Emmanuel Macron (ANSA)
Si sono chiusi in queste ore i primissimi turni delle Elezioni in Francia, con le Municipali che aprono a una lunghissime serie di appuntamenti elettorali che culmineranno nelle Politiche del 2027 in cui si deciderà il futuro del paese dopo la fine dell’era di Macron: appuntamenti – quelli delle Municipali – analizzati in queste ore dall’economista Nicola Berti sulle pagine de ilSussidiario.net, soffermandosi in particolare su quella chiara frammentazione del paese che è emersa da questo primo turno delle Elezioni in Francia.
Infatti, se a Parigi si è assistita a una quasi scontata riconferma dei socialisti, quest’anno guidati da Emmanuel Grégoire, in molte realtà più piccole – come Mulhouse, che ha visto il pareggio di sei differenti candidati – si è assistito a una netta divisione tra le forze politiche; mentre a Marsiglia la sfida sarà tra socialisti, lepenisti, gollisti e LFI, a Tolosa i gollisti dovranno vedersela con LFI e socialisti, a Le Havre sembrano favoriti i macroniani, a Roubaix dovrebbe trionfare LFI e a Perpignano avanza il RN.

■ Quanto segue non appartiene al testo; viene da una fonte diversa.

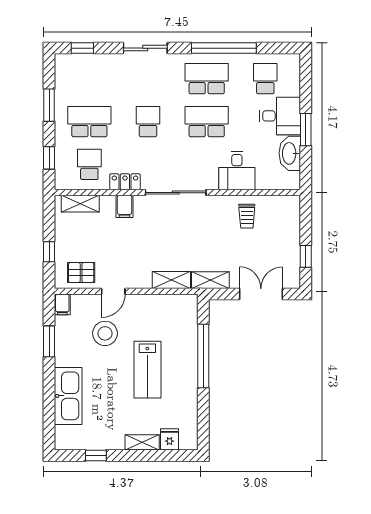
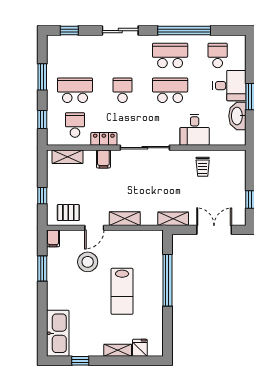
shelving: (171, 280) -> (125, 219), moved
kitchen sink: (68, 396) -> (58, 333), moved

Insomma, un quadro – quello delle Elezioni in Francia – di ampia frammentazione delle forze al potere, frutto secondo Berti “delle scelte” fatte in questi anni da Macron, che dopo “il disastro elettorale di metà 2024 (..) non ha avuto timori di lasciar paralizzare il governo”: la vera sfida, insomma, sarà quella del 2027, con la certezza che da un lato di affermerà il delfino di Le Pen, Jordan Bardella, e dall’altro la successione di Macron resta ancora profondamente “incerta”.